* [CONSEGNA A]:
Traduci in inglese questa frase del racconto: "Con il freddo che c’è non ho davvero voglia di uscire."
* [CONSEGNA B]:
Copia dal racconto il passo compreso tra "Se la classe" e "Una settimana dopo.", estremi inclusi.

* [TESTO DA LEGGERE]:
Se la classe non è acqua

“Giulia, guarda, ti ho preso gli orari. Lunedì e venerdì 20,15 – 22,00.”

“Ehm… sì, grazie.”

“Venerdì mi sembra il giorno giusto, saranno tutti fuori a bere aperitivi, potresti perfino beccarti la corsia libera, tutta per te.”

“Mmmmh, sì.”

 

Una settimana dopo.

 

“Allora, stasera a che ora torni?”

“Ehm… amore, ascolta, mi sento uno straccio stasera. E’ stata una settimana di merda, giusto per dirla in francese. E poi… coff, coff, senti che tosse. Con il freddo che c’è non ho davvero voglia di uscire.”

“Guarda, non ti sto neanche a sentire. Se hai bisogno di qualcuno che ti compatisca, che ti dica poverina, come sei sfruttata e malpagata, che mondo crudele, che vita infame, che paese ingrato, governo ladro, allora quello non sono io. Muovi quel culo, preparati la borsa e vai in piscina. Se vuoi continuare a lamentarti non farlo con me.”

 

Mamma Giulia, lemme lemme, ha cercato cuffia e occhialini, rimosso le ragnatele e riposto tutto docilmente nel borsone.

* [VOCI FORNITE]:
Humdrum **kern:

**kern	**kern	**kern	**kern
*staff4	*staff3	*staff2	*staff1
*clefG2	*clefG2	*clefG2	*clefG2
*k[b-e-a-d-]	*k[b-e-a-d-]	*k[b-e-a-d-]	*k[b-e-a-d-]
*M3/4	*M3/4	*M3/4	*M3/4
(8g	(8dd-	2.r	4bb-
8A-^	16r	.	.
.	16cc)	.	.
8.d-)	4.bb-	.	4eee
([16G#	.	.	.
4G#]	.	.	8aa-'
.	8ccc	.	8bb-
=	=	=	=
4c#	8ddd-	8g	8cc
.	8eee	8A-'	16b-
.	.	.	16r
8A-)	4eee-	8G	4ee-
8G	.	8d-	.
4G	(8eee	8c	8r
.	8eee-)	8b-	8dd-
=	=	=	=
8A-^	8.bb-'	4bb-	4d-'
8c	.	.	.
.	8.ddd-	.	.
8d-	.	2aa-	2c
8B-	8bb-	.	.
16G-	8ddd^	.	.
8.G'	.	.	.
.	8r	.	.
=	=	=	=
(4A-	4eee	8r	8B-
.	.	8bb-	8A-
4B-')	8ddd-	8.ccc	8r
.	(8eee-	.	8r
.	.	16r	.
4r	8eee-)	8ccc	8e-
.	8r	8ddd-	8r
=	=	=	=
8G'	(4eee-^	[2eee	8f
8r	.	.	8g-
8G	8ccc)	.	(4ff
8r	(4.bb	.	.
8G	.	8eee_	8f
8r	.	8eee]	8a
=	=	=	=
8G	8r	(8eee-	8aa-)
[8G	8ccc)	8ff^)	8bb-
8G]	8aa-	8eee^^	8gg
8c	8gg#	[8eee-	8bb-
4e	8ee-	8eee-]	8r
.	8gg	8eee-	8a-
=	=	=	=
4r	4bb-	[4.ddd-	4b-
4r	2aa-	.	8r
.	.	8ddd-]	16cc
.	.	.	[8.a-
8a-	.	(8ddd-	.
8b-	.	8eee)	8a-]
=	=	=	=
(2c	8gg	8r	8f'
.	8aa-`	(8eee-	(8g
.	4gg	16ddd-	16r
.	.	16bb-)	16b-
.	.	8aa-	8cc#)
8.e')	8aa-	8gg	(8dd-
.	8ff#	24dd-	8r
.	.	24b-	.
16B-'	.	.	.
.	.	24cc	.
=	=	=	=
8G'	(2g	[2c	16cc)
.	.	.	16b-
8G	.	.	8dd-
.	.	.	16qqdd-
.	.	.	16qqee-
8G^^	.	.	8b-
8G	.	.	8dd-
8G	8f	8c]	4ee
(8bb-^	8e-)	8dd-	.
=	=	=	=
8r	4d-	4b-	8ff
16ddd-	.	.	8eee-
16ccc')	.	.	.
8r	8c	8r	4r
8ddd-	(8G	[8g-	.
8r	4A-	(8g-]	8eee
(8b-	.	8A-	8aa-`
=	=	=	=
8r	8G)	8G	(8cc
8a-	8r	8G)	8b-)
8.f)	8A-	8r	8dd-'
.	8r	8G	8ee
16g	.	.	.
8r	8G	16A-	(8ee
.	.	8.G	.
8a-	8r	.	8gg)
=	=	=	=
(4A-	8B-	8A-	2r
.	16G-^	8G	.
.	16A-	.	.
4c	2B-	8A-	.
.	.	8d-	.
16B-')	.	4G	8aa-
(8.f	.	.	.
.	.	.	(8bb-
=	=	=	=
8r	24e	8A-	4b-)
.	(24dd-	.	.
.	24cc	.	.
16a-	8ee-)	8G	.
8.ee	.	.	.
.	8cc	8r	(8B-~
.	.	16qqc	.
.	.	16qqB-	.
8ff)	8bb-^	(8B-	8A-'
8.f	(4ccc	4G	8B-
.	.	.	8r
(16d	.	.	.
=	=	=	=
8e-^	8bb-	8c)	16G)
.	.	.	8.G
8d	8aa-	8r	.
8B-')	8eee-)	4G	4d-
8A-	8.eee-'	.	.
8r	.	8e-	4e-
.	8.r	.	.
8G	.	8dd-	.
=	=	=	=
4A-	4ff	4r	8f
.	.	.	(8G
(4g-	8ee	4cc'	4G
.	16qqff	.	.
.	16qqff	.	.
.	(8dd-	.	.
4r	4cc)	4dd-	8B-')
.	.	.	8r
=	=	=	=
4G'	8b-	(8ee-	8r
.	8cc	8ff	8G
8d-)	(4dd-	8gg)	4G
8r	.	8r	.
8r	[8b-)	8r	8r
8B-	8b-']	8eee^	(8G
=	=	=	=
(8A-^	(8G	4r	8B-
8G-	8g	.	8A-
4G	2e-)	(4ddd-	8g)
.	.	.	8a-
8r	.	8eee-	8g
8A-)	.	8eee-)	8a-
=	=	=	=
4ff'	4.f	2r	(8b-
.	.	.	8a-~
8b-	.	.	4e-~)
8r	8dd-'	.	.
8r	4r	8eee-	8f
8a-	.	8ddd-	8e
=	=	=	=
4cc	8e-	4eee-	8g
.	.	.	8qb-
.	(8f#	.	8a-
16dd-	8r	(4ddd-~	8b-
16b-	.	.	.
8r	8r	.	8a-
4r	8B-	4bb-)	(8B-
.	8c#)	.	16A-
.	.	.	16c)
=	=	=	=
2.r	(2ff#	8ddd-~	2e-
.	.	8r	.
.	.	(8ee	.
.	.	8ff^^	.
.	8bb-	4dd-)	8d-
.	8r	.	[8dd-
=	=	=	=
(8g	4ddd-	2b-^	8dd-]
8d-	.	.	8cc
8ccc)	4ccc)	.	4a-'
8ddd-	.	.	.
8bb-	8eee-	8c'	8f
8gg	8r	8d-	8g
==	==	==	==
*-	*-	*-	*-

* [SOLUZIONE SVOLTA A]:
With how cold it is, I really don't feel like going out.

* [SOLUZIONE SVOLTA B]:
Se la classe non è acqua

“Giulia, guarda, ti ho preso gli orari. Lunedì e venerdì 20,15 – 22,00.”

“Ehm… sì, grazie.”

“Venerdì mi sembra il giorno giusto, saranno tutti fuori a bere aperitivi, potresti perfino beccarti la corsia libera, tutta per te.”

“Mmmmh, sì.”

 

Una settimana dopo.